• [Work instruction]: Reproduce word for word everything in the records from the start down to and including the line containing "mano che si".

• [Information provided]:
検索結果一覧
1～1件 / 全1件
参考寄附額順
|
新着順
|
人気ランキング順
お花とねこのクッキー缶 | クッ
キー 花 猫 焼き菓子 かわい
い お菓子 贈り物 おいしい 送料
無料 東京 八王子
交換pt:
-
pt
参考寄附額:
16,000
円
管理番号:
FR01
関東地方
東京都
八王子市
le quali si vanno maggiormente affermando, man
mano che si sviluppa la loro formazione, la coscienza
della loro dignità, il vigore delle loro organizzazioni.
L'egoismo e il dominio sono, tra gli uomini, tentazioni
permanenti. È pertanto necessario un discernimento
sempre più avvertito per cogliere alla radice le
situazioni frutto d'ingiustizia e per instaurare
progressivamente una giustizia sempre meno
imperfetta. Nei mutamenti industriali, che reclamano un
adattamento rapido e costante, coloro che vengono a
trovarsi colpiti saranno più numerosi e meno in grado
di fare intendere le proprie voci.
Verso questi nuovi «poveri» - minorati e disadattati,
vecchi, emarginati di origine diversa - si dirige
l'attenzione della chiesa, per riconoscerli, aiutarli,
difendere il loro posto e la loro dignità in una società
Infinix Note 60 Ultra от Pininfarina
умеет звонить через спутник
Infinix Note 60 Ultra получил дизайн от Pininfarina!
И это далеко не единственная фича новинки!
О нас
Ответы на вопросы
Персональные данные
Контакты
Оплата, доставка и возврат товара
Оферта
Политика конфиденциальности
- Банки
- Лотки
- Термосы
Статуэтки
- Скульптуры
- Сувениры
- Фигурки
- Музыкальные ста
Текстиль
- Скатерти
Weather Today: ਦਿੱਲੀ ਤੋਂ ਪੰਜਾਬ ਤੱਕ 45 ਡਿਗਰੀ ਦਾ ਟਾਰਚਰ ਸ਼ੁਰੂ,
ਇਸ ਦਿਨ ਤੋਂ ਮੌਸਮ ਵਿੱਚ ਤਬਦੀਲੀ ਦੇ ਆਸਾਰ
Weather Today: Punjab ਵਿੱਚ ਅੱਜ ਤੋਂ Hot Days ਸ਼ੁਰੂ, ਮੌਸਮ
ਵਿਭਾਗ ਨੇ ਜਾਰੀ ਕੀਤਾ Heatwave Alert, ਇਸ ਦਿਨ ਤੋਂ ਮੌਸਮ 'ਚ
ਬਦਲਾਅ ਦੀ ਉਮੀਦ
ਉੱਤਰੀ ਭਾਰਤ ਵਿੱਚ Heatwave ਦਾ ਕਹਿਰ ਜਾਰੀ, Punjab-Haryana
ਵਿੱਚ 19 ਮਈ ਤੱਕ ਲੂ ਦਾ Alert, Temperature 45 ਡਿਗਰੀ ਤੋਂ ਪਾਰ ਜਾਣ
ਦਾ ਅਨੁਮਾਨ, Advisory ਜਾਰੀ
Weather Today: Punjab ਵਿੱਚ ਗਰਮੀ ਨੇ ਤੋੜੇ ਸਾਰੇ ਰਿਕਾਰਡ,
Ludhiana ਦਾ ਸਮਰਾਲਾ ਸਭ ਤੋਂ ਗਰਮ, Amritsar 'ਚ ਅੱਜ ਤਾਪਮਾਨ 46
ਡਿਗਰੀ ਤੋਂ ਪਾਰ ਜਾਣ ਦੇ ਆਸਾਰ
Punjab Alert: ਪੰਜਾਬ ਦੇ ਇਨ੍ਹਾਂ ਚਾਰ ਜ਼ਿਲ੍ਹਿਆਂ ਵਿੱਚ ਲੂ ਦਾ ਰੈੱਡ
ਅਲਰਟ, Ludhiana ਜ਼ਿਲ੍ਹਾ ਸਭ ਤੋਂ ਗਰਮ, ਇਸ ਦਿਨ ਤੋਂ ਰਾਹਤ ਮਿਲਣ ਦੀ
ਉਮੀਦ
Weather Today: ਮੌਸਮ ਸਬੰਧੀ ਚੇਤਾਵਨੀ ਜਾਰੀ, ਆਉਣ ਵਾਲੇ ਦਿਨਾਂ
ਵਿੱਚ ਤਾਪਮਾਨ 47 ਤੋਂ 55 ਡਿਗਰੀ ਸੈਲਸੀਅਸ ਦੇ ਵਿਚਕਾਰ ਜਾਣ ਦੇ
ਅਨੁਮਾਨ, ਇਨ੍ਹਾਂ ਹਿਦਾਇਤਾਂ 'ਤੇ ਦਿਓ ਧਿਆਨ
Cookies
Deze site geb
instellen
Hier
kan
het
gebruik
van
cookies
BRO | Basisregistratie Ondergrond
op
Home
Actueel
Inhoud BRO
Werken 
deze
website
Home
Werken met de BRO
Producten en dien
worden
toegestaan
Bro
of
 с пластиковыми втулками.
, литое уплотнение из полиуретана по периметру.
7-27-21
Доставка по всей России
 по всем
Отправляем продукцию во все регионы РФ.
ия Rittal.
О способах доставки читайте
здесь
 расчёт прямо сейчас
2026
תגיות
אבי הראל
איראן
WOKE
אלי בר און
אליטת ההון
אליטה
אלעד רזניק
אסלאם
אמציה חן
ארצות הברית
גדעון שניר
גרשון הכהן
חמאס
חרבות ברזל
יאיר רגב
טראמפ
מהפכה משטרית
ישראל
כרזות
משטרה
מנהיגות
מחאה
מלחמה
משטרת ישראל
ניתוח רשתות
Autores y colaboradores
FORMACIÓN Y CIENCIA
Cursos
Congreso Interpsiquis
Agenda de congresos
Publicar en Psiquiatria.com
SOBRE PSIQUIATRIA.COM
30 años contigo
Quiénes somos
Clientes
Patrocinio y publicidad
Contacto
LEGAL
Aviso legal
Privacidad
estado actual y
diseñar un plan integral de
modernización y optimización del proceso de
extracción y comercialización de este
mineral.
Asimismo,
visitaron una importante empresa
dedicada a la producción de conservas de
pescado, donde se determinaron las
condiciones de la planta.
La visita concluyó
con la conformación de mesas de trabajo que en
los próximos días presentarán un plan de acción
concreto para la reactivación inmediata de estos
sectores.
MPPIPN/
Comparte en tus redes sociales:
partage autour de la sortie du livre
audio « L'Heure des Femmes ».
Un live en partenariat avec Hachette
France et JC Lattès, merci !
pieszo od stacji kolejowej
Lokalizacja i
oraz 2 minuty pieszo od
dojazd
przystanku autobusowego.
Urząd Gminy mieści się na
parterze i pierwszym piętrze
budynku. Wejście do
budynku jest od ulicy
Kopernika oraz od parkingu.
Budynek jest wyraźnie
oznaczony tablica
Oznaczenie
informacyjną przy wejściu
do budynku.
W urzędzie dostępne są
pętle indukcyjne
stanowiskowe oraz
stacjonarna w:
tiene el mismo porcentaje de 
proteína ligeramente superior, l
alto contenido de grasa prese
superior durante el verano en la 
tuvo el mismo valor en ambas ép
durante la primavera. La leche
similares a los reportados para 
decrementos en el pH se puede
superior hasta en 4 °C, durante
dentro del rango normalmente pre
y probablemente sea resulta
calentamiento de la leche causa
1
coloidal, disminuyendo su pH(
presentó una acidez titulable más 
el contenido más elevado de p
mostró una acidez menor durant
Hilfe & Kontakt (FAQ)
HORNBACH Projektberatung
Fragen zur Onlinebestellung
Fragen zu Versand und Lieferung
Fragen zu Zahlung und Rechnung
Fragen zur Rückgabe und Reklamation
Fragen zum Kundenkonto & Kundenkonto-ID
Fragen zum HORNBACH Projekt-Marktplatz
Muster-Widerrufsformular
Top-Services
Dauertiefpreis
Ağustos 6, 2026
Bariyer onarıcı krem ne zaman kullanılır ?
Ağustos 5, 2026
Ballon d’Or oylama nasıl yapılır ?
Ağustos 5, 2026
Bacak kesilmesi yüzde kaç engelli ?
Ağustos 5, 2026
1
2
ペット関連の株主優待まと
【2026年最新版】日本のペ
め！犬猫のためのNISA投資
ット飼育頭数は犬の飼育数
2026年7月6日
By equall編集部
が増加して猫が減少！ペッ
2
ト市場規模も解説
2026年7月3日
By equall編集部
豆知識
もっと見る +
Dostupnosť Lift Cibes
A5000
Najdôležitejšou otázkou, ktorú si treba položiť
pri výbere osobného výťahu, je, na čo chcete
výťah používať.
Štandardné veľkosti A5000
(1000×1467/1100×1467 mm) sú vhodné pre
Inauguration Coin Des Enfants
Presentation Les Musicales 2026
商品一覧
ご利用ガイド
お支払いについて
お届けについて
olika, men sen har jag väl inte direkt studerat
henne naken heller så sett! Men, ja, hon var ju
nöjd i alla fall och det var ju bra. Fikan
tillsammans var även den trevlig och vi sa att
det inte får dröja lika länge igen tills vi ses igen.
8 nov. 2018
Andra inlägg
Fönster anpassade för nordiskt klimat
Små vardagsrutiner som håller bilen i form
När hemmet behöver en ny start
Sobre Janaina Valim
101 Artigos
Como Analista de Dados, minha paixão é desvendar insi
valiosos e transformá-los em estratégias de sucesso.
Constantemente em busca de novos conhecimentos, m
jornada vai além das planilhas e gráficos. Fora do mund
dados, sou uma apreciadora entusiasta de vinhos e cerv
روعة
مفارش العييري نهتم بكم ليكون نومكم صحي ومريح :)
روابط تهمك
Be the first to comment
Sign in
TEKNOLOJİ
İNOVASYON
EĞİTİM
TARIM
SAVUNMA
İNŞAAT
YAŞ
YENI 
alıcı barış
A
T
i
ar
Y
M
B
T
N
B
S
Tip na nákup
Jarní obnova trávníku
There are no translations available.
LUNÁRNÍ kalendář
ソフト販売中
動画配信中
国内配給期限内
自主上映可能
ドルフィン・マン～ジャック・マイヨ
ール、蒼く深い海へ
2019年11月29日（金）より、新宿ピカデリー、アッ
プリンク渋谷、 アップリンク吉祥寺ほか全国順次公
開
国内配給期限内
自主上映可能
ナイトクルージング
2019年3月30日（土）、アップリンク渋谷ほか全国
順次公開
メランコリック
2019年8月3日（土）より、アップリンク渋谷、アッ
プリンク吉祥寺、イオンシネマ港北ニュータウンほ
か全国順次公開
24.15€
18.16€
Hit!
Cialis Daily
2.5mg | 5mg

• [Exercise result]:
検索結果一覧
1～1件 / 全1件
参考寄附額順
|
新着順
|
人気ランキング順
お花とねこのクッキー缶 | クッ
キー 花 猫 焼き菓子 かわい
い お菓子 贈り物 おいしい 送料
無料 東京 八王子
交換pt:
-
pt
参考寄附額:
16,000
円
管理番号:
FR01
関東地方
東京都
八王子市
le quali si vanno maggiormente affermando, man
mano che si sviluppa la loro formazione, la coscienza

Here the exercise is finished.